Instruction: Copy the lines below word for word, keeping every one of them unchanged.

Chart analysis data
★ ★ ★ ★ ★ ★ ★

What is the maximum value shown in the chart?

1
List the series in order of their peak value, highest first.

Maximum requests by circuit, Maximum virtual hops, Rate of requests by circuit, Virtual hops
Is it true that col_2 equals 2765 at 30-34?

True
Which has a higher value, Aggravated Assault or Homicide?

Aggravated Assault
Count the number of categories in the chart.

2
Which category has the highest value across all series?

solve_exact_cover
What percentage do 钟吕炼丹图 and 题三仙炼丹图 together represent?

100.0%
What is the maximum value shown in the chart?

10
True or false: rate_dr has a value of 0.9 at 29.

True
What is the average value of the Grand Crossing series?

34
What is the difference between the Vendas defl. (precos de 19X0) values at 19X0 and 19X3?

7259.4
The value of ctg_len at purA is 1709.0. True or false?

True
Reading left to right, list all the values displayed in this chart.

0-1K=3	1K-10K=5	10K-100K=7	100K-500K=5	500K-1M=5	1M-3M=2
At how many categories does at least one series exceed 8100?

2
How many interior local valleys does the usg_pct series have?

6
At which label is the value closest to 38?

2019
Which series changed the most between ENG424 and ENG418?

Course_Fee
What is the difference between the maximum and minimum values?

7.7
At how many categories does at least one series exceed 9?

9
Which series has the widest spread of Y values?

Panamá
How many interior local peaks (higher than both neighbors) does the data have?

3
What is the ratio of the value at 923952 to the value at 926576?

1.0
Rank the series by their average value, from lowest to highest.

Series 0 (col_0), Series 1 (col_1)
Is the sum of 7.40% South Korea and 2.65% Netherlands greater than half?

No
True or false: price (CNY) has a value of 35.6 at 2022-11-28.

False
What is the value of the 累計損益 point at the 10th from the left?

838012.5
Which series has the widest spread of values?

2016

★ ★ ★ ★ ★ ★ ★

Expected answer:
What is the maximum value shown in the chart?

1
List the series in order of their peak value, highest first.

Maximum requests by circuit, Maximum virtual hops, Rate of requests by circuit, Virtual hops
Is it true that col_2 equals 2765 at 30-34?

True
Which has a higher value, Aggravated Assault or Homicide?

Aggravated Assault
Count the number of categories in the chart.

2
Which category has the highest value across all series?

solve_exact_cover
What percentage do 钟吕炼丹图 and 题三仙炼丹图 together represent?

100.0%
What is the maximum value shown in the chart?

10
True or false: rate_dr has a value of 0.9 at 29.

True
What is the average value of the Grand Crossing series?

34
What is the difference between the Vendas defl. (precos de 19X0) values at 19X0 and 19X3?

7259.4
The value of ctg_len at purA is 1709.0. True or false?

True
Reading left to right, list all the values displayed in this chart.

0-1K=3	1K-10K=5	10K-100K=7	100K-500K=5	500K-1M=5	1M-3M=2
At how many categories does at least one series exceed 8100?

2
How many interior local valleys does the usg_pct series have?

6
At which label is the value closest to 38?

2019
Which series changed the most between ENG424 and ENG418?

Course_Fee
What is the difference between the maximum and minimum values?

7.7
At how many categories does at least one series exceed 9?

9
Which series has the widest spread of Y values?

Panamá
How many interior local peaks (higher than both neighbors) does the data have?

3
What is the ratio of the value at 923952 to the value at 926576?

1.0
Rank the series by their average value, from lowest to highest.

Series 0 (col_0), Series 1 (col_1)
Is the sum of 7.40% South Korea and 2.65% Netherlands greater than half?

No
True or false: price (CNY) has a value of 35.6 at 2022-11-28.

False
What is the value of the 累計損益 point at the 10th from the left?

838012.5
Which series has the widest spread of values?

2016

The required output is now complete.